Le royaume
Julien Colonna, France, 2024o
Corsica, 1995. It’s Lesia’s first summer as a teenager. One day a man bursts into her life and takes her to an isolated villa where she finds her father, in hiding, surrounded by his clan. An underworld war erupts. The noose is tightening around them. Death strikes. Forced to go on the run, father and daughter will learn to face and understand one another.

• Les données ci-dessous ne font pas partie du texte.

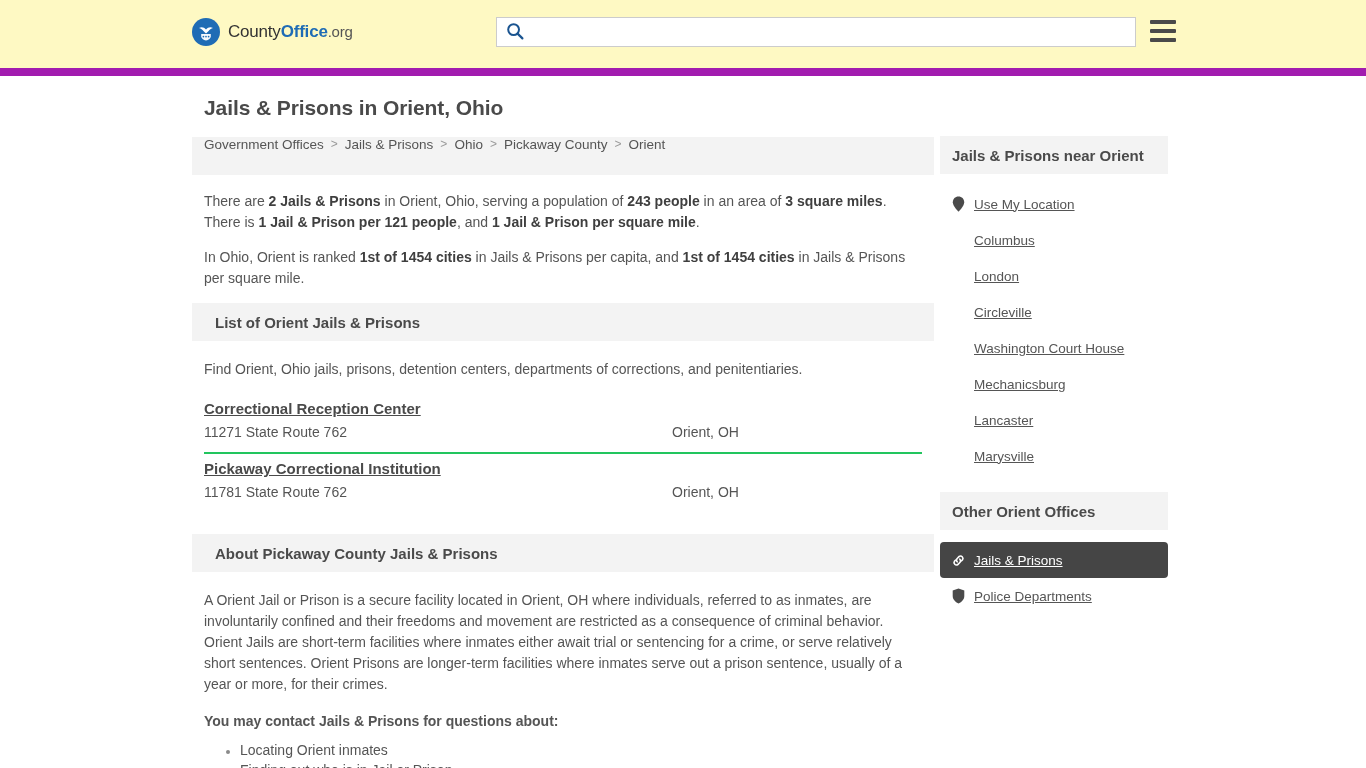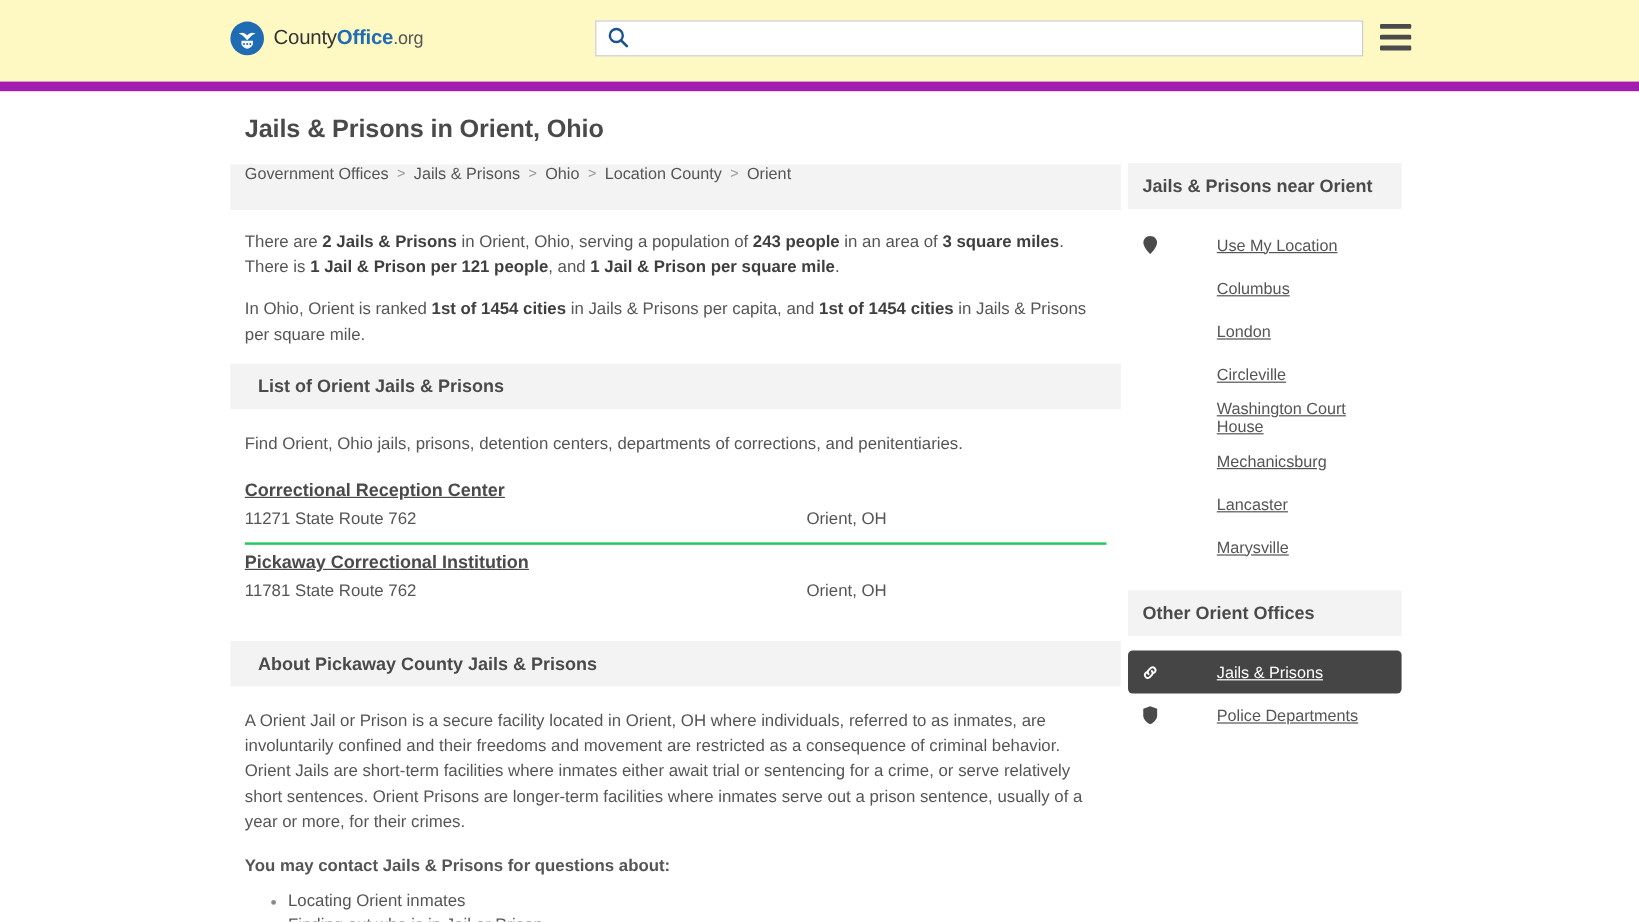--- a/index.html
+++ b/index.html
@@ -317,7 +317,7 @@
         <span class="sep">&gt;</span>
         <a>Ohio</a>
         <span class="sep">&gt;</span>
-        <a>Location County</a>
+        <a>Pickaway County</a>
         <span class="sep">&gt;</span>
         <a class="crumb-current">Orient</a>
       </div>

Dans la foulée de Thierry de Peretti (Une vie violente), premier cinéaste corse à avoir vraiment fait entendre la voix de cette île rattachée à la France depuis 1768, d'autres jeunes auteurs locaux se lancent. Repéré par le festival de Cannes, Julien Colonna est de ceux-là avec Le royaume. On y suit, durant l'été 1995, une adolescente orpheline de mère, qui vit auprès de sa tante dans un village. Lesia vient de se trouver un petit ami quand son père la fait venir pour passer quelques jours avec lui. Or, ce Pierre-Paul est un chef de clan mafieux recherché, avec des accointances politiques. Et s'il n'aspire qu'à passer un peu de temps avec sa fille, il se trouve pris dans un engrenage qui l'oblige à riposter et à se déplacer encore et toujours. L'originalité consiste à présenter tout ceci du point de vue de Lesia, qui commence à comprendre. Ici, presque toute la violence se déroule hors champ, sans explications précises. Une tentative d'appeler son ami met le clan en danger, la mort frappe toujours plus près, et pour finir, il ne restera plus que le père et la fille, planqués dans un camping au milieu des touristes. Une belle idée, qui fait se côtoyer ces deux mondes qui s'ignorent tandis que Pierre-Paul raconte enfin à Lesia toute une existence placée sous le signe du sang versé. Renforcé par le choix d'interprètes amateurs, le réalisme de ce Royaume a particulièrement plu à la critique anglo-saxonne, qui y a trouvé des échos de la saga du Parrain. Mais si Colonna n'est pas encore Coppola, on apprécie justement cette approche «en douceur» de la face cachée de la Corse, avec une absence de clichés due à son fort ancrage local.